▸ TASK INSTRUCTIONS
Transcribe the lines of the entries from the line containing "from the surface." through the line containing "formula for momentum", keeping every character and line break unchanged.

▸ DATA TO EXAMINE

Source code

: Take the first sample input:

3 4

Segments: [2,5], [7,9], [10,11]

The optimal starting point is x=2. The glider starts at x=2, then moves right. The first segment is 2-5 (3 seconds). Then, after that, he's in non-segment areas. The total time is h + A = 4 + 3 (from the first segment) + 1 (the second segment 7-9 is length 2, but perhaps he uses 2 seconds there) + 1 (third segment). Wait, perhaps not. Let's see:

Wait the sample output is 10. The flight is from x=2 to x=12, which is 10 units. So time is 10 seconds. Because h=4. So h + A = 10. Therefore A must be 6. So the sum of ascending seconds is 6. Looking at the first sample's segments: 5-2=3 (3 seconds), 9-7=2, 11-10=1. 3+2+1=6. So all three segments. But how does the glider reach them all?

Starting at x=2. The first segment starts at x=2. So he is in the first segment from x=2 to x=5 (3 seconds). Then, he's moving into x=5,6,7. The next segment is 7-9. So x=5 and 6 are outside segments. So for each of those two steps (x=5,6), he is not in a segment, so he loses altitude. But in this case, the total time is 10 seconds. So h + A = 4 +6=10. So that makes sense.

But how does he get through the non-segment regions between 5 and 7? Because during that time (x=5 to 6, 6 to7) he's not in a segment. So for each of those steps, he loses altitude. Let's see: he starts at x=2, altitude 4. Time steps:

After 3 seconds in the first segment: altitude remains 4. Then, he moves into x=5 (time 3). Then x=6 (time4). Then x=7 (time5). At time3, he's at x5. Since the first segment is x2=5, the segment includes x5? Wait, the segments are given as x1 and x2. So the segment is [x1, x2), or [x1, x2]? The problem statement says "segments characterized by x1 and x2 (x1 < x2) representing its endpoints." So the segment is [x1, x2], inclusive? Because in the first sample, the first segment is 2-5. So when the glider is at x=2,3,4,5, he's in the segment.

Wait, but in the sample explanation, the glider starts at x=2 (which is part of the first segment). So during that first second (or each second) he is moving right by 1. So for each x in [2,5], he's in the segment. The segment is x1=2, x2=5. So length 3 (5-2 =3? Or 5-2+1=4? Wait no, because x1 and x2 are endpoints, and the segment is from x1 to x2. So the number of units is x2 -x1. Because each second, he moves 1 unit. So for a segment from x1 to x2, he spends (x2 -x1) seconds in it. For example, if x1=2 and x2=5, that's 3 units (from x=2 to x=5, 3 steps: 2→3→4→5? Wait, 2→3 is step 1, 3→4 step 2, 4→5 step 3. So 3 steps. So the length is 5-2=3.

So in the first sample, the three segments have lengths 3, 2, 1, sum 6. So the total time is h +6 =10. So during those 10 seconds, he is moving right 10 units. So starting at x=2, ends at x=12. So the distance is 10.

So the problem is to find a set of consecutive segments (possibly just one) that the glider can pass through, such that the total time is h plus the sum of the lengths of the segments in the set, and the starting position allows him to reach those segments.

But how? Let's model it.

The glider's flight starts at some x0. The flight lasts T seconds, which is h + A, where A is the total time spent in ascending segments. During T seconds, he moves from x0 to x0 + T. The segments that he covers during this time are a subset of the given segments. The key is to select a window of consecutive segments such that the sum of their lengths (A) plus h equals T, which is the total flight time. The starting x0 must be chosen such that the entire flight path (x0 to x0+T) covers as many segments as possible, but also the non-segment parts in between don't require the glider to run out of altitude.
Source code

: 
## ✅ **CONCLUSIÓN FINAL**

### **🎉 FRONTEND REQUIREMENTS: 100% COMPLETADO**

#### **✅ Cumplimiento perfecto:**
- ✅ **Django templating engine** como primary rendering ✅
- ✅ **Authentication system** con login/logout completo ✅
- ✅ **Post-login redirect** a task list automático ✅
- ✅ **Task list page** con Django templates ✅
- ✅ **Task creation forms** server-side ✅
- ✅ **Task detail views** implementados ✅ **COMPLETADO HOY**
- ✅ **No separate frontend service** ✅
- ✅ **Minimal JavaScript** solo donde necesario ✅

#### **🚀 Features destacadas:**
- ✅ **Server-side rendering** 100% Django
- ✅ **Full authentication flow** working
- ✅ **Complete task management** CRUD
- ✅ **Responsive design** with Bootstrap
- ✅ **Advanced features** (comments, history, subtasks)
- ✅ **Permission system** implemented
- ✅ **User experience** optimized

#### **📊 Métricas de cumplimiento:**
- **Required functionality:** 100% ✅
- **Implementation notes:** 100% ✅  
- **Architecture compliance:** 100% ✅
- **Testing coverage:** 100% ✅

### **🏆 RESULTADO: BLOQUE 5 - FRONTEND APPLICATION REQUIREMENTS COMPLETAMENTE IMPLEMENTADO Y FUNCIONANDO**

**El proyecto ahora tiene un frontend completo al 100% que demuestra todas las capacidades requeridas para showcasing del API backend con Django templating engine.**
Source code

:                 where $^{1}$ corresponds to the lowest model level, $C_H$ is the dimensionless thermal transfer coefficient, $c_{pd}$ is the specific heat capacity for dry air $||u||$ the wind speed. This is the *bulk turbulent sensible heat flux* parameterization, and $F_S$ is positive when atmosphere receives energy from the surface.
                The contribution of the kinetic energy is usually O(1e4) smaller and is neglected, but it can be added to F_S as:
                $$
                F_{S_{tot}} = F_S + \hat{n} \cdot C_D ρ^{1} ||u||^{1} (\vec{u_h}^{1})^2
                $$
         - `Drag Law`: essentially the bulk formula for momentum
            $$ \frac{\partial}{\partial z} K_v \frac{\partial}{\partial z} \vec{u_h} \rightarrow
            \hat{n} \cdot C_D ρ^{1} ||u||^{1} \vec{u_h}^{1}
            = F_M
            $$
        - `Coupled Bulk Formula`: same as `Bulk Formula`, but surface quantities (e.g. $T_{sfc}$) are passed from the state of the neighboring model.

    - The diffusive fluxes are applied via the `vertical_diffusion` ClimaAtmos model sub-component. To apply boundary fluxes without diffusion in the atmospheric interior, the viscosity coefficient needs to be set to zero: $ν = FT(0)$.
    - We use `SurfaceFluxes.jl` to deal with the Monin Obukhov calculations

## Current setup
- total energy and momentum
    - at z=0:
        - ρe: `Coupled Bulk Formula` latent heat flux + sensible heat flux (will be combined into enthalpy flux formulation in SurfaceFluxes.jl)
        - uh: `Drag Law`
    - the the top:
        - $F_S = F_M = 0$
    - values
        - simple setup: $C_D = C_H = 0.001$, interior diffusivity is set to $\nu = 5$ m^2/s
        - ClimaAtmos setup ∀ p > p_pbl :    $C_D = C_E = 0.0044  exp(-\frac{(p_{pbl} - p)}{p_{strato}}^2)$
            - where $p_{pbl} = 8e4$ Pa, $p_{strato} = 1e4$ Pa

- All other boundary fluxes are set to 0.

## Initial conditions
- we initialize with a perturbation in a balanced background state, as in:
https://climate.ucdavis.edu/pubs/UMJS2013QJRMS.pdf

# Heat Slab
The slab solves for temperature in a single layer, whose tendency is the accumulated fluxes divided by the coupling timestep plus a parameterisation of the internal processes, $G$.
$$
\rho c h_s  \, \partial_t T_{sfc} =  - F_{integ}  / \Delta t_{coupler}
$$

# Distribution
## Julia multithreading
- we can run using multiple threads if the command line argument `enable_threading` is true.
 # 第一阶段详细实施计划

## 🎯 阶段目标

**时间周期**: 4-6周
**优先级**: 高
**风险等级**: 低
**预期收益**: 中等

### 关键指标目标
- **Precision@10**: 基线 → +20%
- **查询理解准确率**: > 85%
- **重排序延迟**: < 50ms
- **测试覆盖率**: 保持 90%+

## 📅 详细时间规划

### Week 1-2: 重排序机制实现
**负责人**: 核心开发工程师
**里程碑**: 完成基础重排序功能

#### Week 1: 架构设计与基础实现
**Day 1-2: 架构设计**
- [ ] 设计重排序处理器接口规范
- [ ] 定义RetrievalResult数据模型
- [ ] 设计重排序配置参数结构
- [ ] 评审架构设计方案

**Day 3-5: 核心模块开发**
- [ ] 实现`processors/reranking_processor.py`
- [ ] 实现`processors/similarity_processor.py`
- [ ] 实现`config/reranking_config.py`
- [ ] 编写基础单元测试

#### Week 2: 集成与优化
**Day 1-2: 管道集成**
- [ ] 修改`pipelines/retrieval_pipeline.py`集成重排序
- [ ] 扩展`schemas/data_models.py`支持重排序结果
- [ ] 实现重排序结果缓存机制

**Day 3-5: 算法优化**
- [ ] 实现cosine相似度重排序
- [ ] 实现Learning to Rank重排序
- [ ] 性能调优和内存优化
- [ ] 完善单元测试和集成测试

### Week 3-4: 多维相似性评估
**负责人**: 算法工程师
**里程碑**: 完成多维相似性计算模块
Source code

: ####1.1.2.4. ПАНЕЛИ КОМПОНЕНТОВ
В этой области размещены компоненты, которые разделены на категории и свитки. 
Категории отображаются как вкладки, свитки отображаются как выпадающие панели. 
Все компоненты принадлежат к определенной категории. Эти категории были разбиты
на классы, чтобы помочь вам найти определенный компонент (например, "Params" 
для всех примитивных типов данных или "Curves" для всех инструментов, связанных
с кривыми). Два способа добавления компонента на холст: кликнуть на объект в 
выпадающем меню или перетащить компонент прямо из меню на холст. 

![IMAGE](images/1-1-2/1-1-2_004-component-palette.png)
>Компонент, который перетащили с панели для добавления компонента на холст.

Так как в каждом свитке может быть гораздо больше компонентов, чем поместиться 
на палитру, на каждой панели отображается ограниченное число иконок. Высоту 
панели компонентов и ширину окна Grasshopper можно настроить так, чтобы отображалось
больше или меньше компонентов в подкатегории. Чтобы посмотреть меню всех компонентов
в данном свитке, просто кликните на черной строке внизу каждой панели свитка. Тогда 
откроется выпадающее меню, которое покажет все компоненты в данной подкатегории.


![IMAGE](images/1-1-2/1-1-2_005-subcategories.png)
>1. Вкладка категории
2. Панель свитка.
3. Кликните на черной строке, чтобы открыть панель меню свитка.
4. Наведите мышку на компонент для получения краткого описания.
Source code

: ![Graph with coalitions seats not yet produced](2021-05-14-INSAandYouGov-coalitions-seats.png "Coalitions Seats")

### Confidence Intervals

▸ RESPONSE TO THE TASK
:                 where $^{1}$ corresponds to the lowest model level, $C_H$ is the dimensionless thermal transfer coefficient, $c_{pd}$ is the specific heat capacity for dry air $||u||$ the wind speed. This is the *bulk turbulent sensible heat flux* parameterization, and $F_S$ is positive when atmosphere receives energy from the surface.
                The contribution of the kinetic energy is usually O(1e4) smaller and is neglected, but it can be added to F_S as:
                $$
                F_{S_{tot}} = F_S + \hat{n} \cdot C_D ρ^{1} ||u||^{1} (\vec{u_h}^{1})^2
                $$
         - `Drag Law`: essentially the bulk formula for momentum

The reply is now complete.